Probably most of us would agree that the world we live in today is deteriorating at an alarming rate. But why? The answer to that question has obvious spiritual implications, doesn’t it? We can all agree, no doubt, that the god of this world, who is described as the “prince of the power of the air”, is furiously broadcasting his evil impulses as though he knows he has but a little time left before Christ intervenes in the affairs of men. All of this is a given, but is it possible that we could put a more personal face on it and thus see how it can relate to us in our own daily lives?
Is there a common denominator that ties many of our most pressing societal aberrations (anger, crime, drug and alcohol addiction, mental illness — to name a few) together? A former internist who served as the U.S. Surgeon General, Vivek H. Murthy, believes there is. In his soon to be published book, “Together: The Healing Power of Human Connection in a Sometimes Lonely World,” he points to loneliness as a huge contributing factor to much of our breakdown. He says, “Loneliness is both pervasive and destructive.” It is a significant enough factor that the health insurer, Cigna, has been surveying it in recent years. In their 2018 survey, they found that 54% of American adults were lonely. Their 2020 survey puts the current figure at 61% — a 7 point jump in just two years.
During his time as U.S. Surgeon General, Murthy interacted with many troubled people across the land and he was able to see a thread of loneliness through them all. He explained that those who feel invisible or abandoned can develop a lot of emotional pain. And that pain can transform itself into one of the many varied aberrations mentioned previously. That negative transformation is almost always fed with drugs, alcohol or deviant behavior. The more that the connection to others of sound mind is replaced with these crutches, the more one draws inward and the greater the feelings of isolation resulting in greater societal breakdown. It is a vicious cycle.

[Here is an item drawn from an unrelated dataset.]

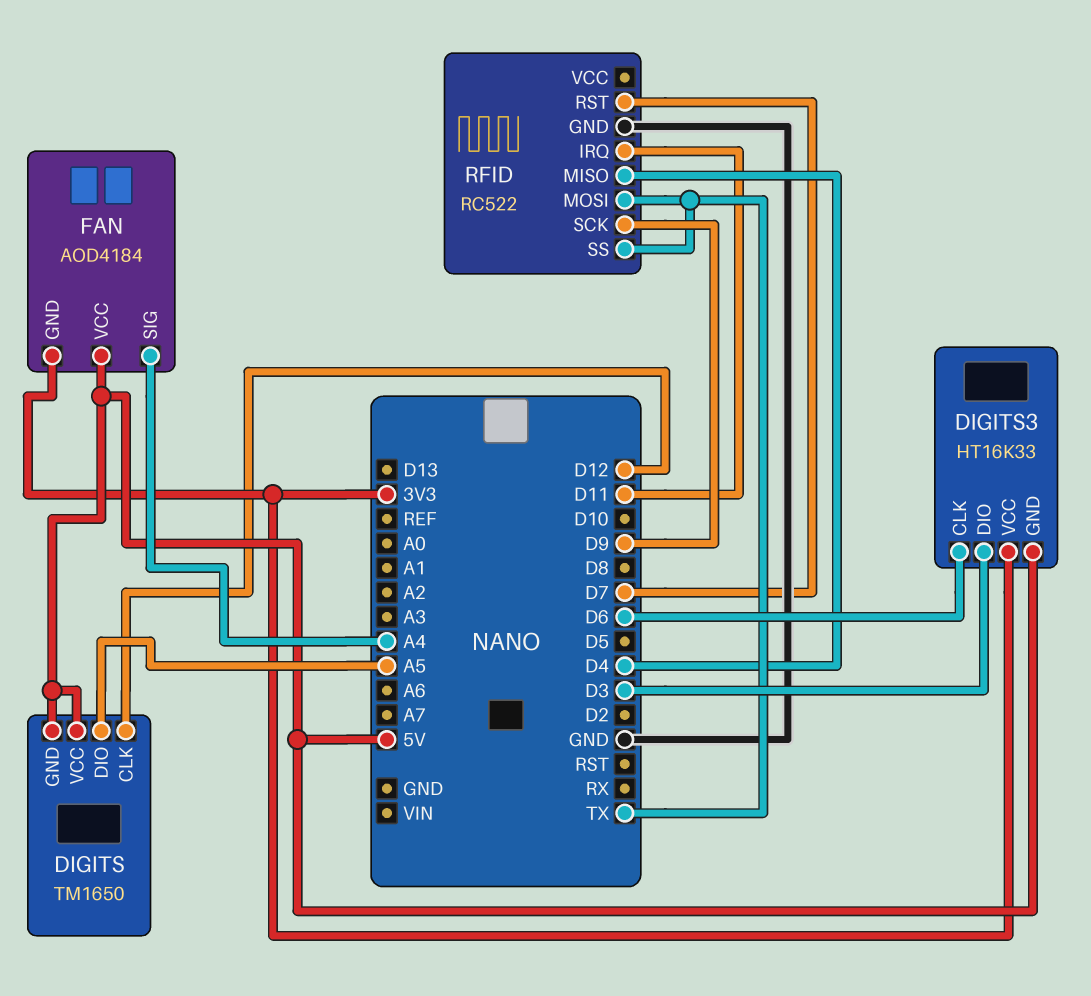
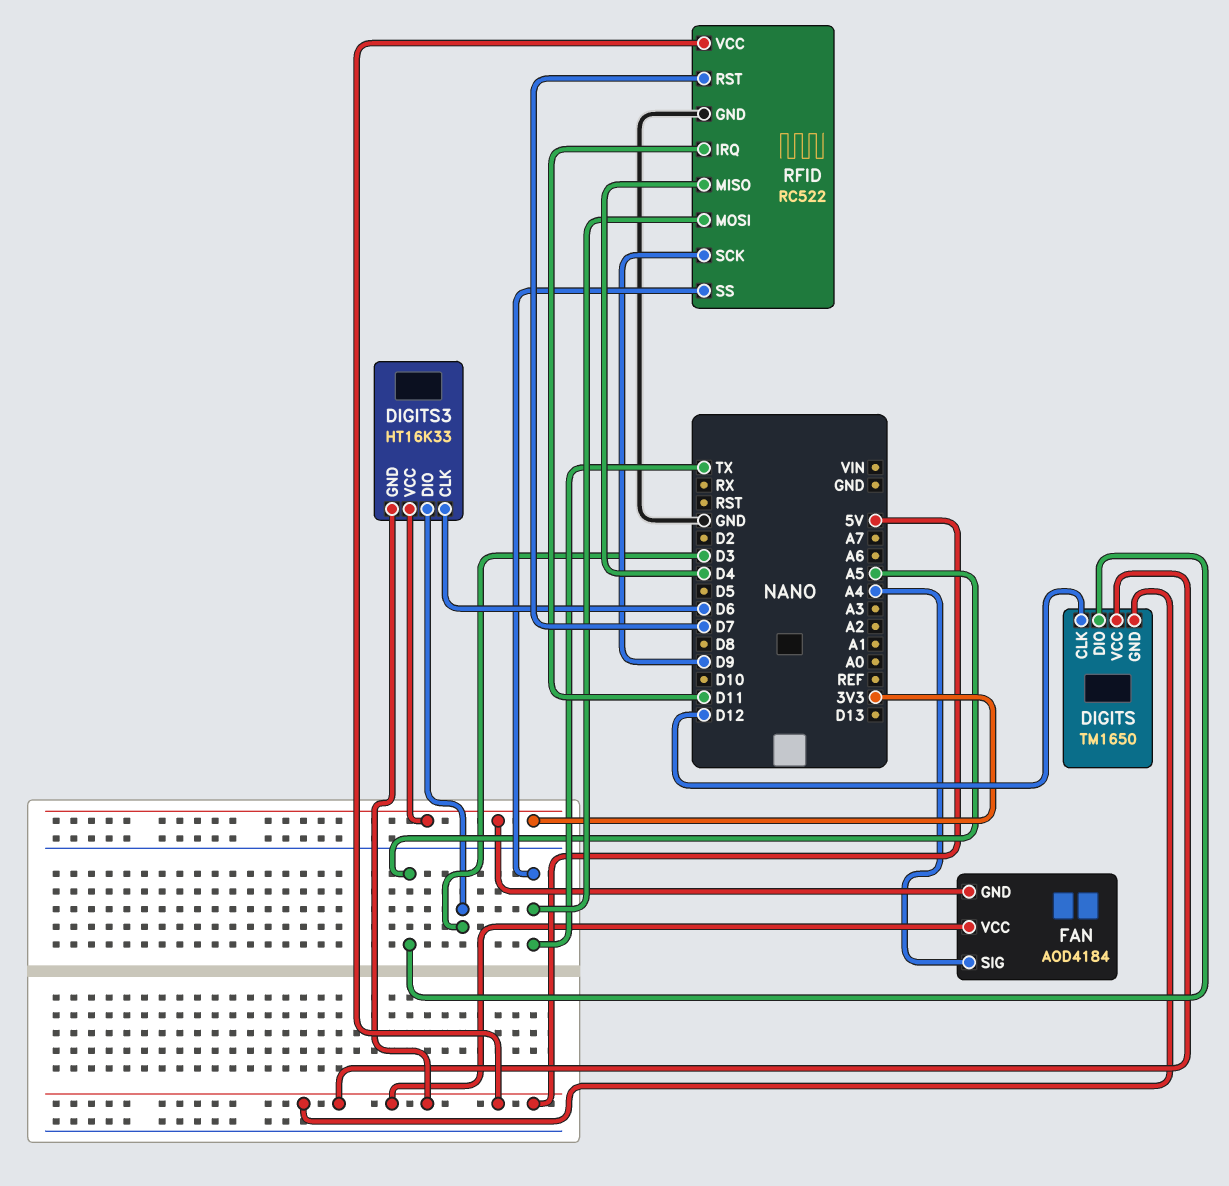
RFID pin VCC: none -> 5V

Murthy suggested a couple of practical ways that can help us break out of loneliness. He said, “Service is a powerful pathway of getting out of loneliness. It takes the focus off of you and puts it onto someone else. It also reminds you that you have value to add and give to the world.” So, it is a very positive way to overcome loneliness. The connection with scripture is obvious. Christ said, “Just as the Son of Man did not come to be served, but to serve, and to give His life a ransom for many” (Matthew 20:28). Service to others is a part of God’s very nature. As for feeling alone, Christ knew the time would come (at His crucifixion) that every one of His beloved disciples would leave Him to face His death alone. And yet He told them that He wouldn’t be alone because His Father would be with Him (John 16:32). There was a reason why His Father was so close to Him. He said, “And He who sent Me is with Me. The Father has not left Me alone, for I always do those things that please Him” (John 8:29). Service to others defines our Father’s way of life and it pleases Him to see us follow in Christ’s steps. So, even if we are left alone by other people in some particular circumstance, we won’t be alone. Service to others — filling their needs — is a large part of the antidote for loneliness.
Another very practical point that Murthy brought out is to talk to others daily. He said, “Be very disciplined about dedicating some time — even if it is five minutes a day — to calling or talking to someone you love.” Doing this affirms to us that we do have some vital connections in our lives. Again, we see the scriptural parallel. The Apostle Paul wrote, “And let us consider one another in order to stir up love and good works, not forsaking the assembling of ourselves together, as is the manner of some, but exhorting one another, and so much the more as you see the Day approaching. For if we sin willfully after we have received the knowledge of the truth, there no longer remains a sacrifice for sins” (Hebrews 10:24-26). Paul’s instruction takes it a step further than Dr. Murthy’s. Our talking should be aimed at inspiring love and good works and in exhorting one another to hold fast to the truth so that none of us are drawn back into the world.
When you think about it, talking to one another is a form of service as well. Implementing these very simple concepts into our lives will go a long way in overcoming loneliness.